Suppose that I want to develop a project, but several features that I need does not still exist in Julia and I must to use several R libraries (let’s say that about 60-70% of the logic of my project lies in the R libraries). Then, I would use Julia for the main logic, e.g. foor loops, use of data frames, etc.
Even so, Do you think that it is worth to use Julia for developing my project?
Yes I definitely think so. 40-30% R code replaced by Julia will make a huge difference!
(assuming that 100% - 60-70% libraries makes 40-30% R)
I would be a little more conservative. If you are using Julia for speed, and you will call R functions inside your loops, maybe it is best to not make things more complex for a speed gain that will not happen.
However, if your plan is to slowly migrate the R code to Julia (by rewriting it, or by replacing by Julia libraries) then it can be worth it. Also, if you are using Julia just to use a sane language, or the main bottleneck of the code will be in pure Julia, it may also be worth it.
It also rather depends on the size of your project.
If the 40 percent of R code is a total of 40 lines, just rewrite it to Julia.
If it’s 40,000 línes, that will be more painful.
And maybe not painful at all, perhaps it is enlightening and fun?
I am coming from R to Julia, and that better describes it for me. On this way I skipped python
(There are other paths I am on, e.g. .NET/C#, php… and from those I am still not heading to Julia, just for completeness)
Yes to this if those 40k lines are similar order of magnitude to Julia, but what makes Julia such a great ecosystem is that it’s so composable… So big R projects are almost always small R projects with big C/C++ projects underneath them (90% of the time installing R packages is spent running gcc).
Those big C projects are usually self contained, and they re solve many problems from the ground up.
If you write something similar in Julia, using Julian style, then you may pull the implementation of data structures from one package, and some generic algorithms to manipulate them from another package, and a parser from a third package, and graphical display from a fourth… the 40000 lines may become 7 Julia packages and 1500 lines of hand written Julia
so it depends.
Exactly, it depends of the size of R (or Python, etc) libraries that will be used in the project. In the enterprise, it is quite difficult to spent a lot of time rewriting libraries… it is a serious problem of productivity.
I’m a head data scientist and machine learning researcher of a private company and I’m anxious to migrate all my work to Julia. However, the main reason blocking me to do this is that I would need to integrate several non-Julia libraries into my Julia code. Then, I wonder the 2-language problem still persists for me.

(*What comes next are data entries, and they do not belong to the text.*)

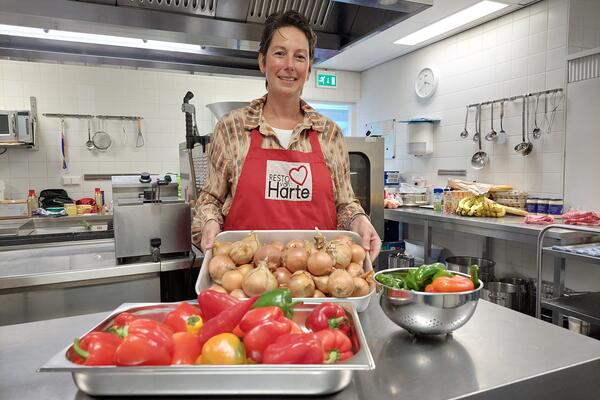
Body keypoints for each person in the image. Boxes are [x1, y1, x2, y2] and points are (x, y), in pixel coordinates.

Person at [192, 10, 381, 262]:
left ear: (309, 68)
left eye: (300, 57)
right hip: (245, 278)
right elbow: (210, 200)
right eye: (280, 53)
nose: (290, 65)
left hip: (315, 282)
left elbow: (345, 205)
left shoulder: (329, 133)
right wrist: (210, 223)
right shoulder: (231, 128)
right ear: (262, 62)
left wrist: (359, 220)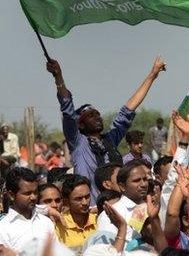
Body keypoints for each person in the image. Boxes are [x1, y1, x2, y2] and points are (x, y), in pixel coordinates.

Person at [46, 56, 166, 204]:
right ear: (80, 125)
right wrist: (59, 77)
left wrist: (152, 75)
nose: (97, 118)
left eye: (98, 114)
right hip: (90, 211)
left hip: (118, 210)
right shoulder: (78, 143)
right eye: (90, 116)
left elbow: (128, 110)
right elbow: (67, 109)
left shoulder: (110, 140)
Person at [0, 167, 55, 252]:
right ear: (11, 195)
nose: (33, 197)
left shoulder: (46, 222)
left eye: (35, 192)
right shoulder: (2, 230)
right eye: (27, 193)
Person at [96, 159, 149, 243]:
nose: (143, 184)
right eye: (136, 181)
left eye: (145, 179)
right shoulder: (109, 215)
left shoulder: (152, 208)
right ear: (122, 186)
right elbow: (107, 250)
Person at [57, 175, 96, 250]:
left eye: (87, 197)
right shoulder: (59, 226)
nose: (85, 202)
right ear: (66, 201)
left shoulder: (98, 220)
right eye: (79, 199)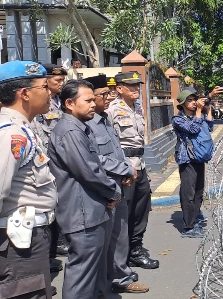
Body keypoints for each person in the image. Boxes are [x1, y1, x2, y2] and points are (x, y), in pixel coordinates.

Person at [0, 61, 57, 298]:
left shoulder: (24, 128)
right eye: (44, 87)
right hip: (16, 245)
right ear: (24, 93)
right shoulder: (10, 134)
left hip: (28, 240)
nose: (50, 92)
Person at [48, 79, 121, 299]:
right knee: (82, 274)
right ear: (69, 103)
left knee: (94, 271)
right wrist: (113, 191)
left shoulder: (80, 128)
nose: (93, 104)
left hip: (92, 209)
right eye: (87, 100)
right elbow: (89, 171)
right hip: (82, 213)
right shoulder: (70, 131)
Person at [84, 75, 149, 294]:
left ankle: (121, 271)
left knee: (125, 226)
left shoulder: (104, 119)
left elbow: (116, 149)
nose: (105, 98)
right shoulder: (91, 122)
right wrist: (125, 170)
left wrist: (128, 169)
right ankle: (109, 279)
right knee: (110, 233)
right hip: (109, 181)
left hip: (127, 172)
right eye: (102, 95)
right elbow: (95, 157)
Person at [107, 72, 159, 269]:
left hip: (140, 164)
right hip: (124, 166)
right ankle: (121, 255)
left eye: (137, 86)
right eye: (131, 86)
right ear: (119, 89)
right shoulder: (112, 109)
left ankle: (136, 249)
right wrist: (123, 168)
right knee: (124, 212)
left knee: (141, 208)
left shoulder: (138, 107)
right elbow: (110, 143)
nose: (136, 89)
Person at [31, 63, 69, 268]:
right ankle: (47, 254)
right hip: (44, 161)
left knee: (56, 204)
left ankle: (54, 247)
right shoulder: (40, 105)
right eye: (57, 81)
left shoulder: (57, 101)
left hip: (56, 161)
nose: (61, 84)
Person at [172, 86, 222, 237]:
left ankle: (195, 220)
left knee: (199, 192)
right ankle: (188, 227)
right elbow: (193, 129)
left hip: (200, 158)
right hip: (187, 160)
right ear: (182, 103)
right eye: (190, 100)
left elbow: (210, 126)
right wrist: (200, 112)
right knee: (188, 193)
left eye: (195, 100)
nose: (194, 103)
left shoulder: (198, 115)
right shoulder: (178, 120)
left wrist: (208, 105)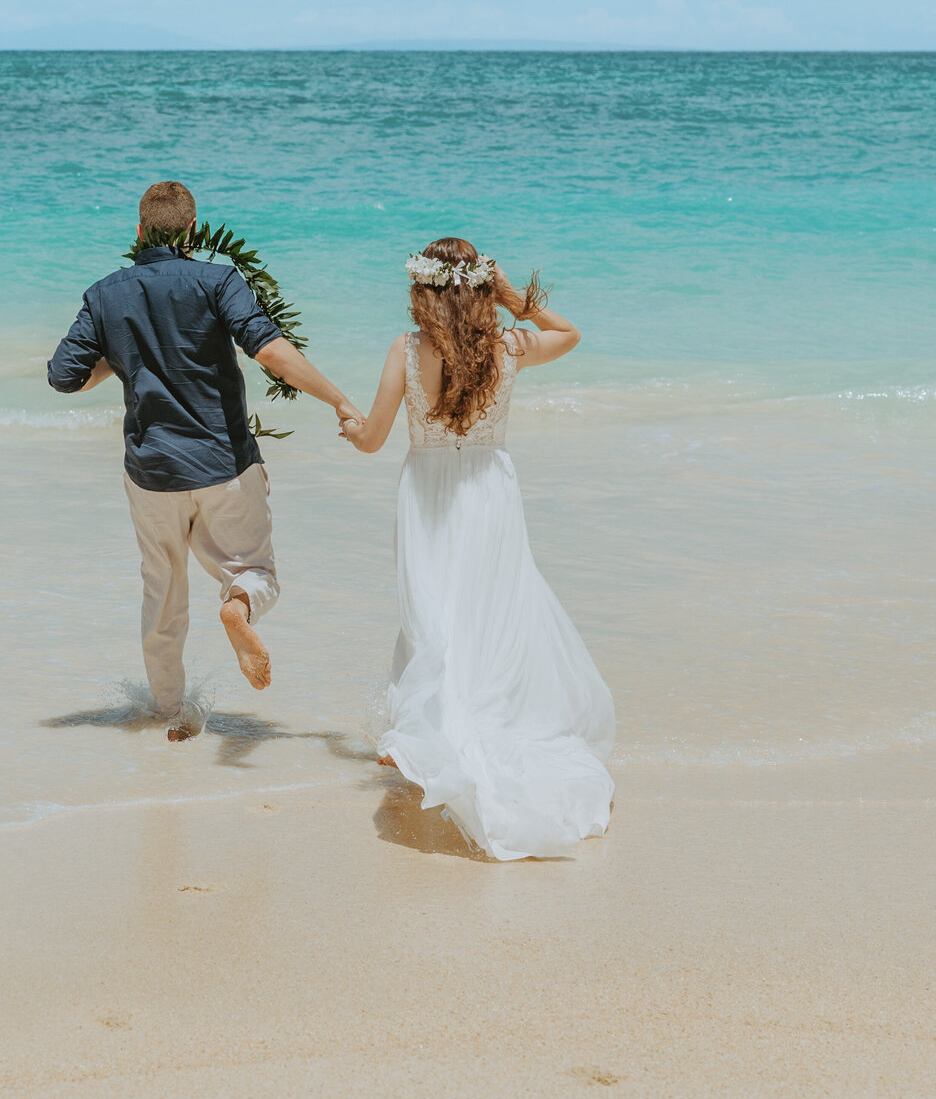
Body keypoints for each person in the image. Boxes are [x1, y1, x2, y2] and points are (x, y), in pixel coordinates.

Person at [48, 180, 361, 741]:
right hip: (225, 463)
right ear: (193, 230)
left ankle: (170, 711)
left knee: (162, 589)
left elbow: (63, 377)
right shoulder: (218, 279)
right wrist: (339, 400)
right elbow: (267, 349)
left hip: (152, 474)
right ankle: (237, 607)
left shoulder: (104, 294)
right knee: (253, 570)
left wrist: (124, 355)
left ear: (139, 232)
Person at [340, 237, 615, 860]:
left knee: (432, 616)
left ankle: (428, 734)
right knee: (490, 615)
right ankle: (461, 728)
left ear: (424, 289)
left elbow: (372, 439)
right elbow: (568, 333)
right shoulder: (509, 344)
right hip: (489, 489)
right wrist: (514, 298)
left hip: (429, 492)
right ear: (483, 288)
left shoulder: (408, 349)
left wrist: (352, 424)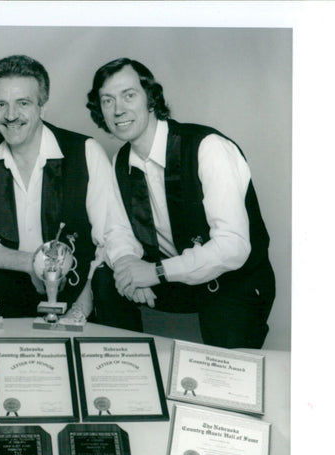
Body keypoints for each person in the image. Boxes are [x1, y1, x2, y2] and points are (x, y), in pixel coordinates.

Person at [87, 58, 275, 348]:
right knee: (105, 278)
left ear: (151, 98)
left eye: (129, 95)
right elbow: (117, 230)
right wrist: (128, 267)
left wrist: (153, 273)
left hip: (232, 282)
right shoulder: (120, 162)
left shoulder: (207, 147)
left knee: (225, 375)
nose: (118, 109)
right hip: (174, 281)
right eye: (107, 100)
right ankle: (123, 374)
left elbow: (233, 247)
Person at [0, 55, 118, 318]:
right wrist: (32, 264)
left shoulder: (85, 151)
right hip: (1, 293)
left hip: (73, 289)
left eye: (23, 103)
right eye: (0, 104)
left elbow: (110, 239)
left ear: (43, 107)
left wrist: (84, 300)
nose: (10, 116)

Would I see the advantages of Julia speed if I only used Julia for programming the main logic of a project?
If all of the actual calculations are done by the R code then that is the limiting factor and the speed will probably be basically the same as R.
What kind of libraries do you need in R that are not available in Julia?
For example some statistical libraries for computing reliability scores such as ICC, Kendall’ score, SEM. Also, libraries for conducting hypothesis testing with a lot non parametric test such as Friedman’s test, post hoc test like Hommer, Bergman Hommel, Shaffer, Finner’s tests, etc. Robust libraries for experimenting with a lot of machine learning algorithms like the ones included in sckiti-learn or caret libraries. Filters and algorithms for processing signals like the ones include in Scipy…
I avoid this stuff in favor of Bayesian methods so I don’t know what you’ll find here, I could say if you can recast these “named” tests in terms of some kind of simulation process, and code that simulation in Julia it’ll probably be fast.
But I’ll comment on this:
Where Julia is going to shine, for example https://github.com/JuliaDSP/DSP.jl and https://juliahub.com/ui/Packages?q=signal
I think you should keep an open mind when it comes to how much “functionality does not exist in Julia”. Even if there is not a well-known package that can replace whatever package you are using in R, I would imagine there are plenty of tools here that can help you get something together. You might be surprised.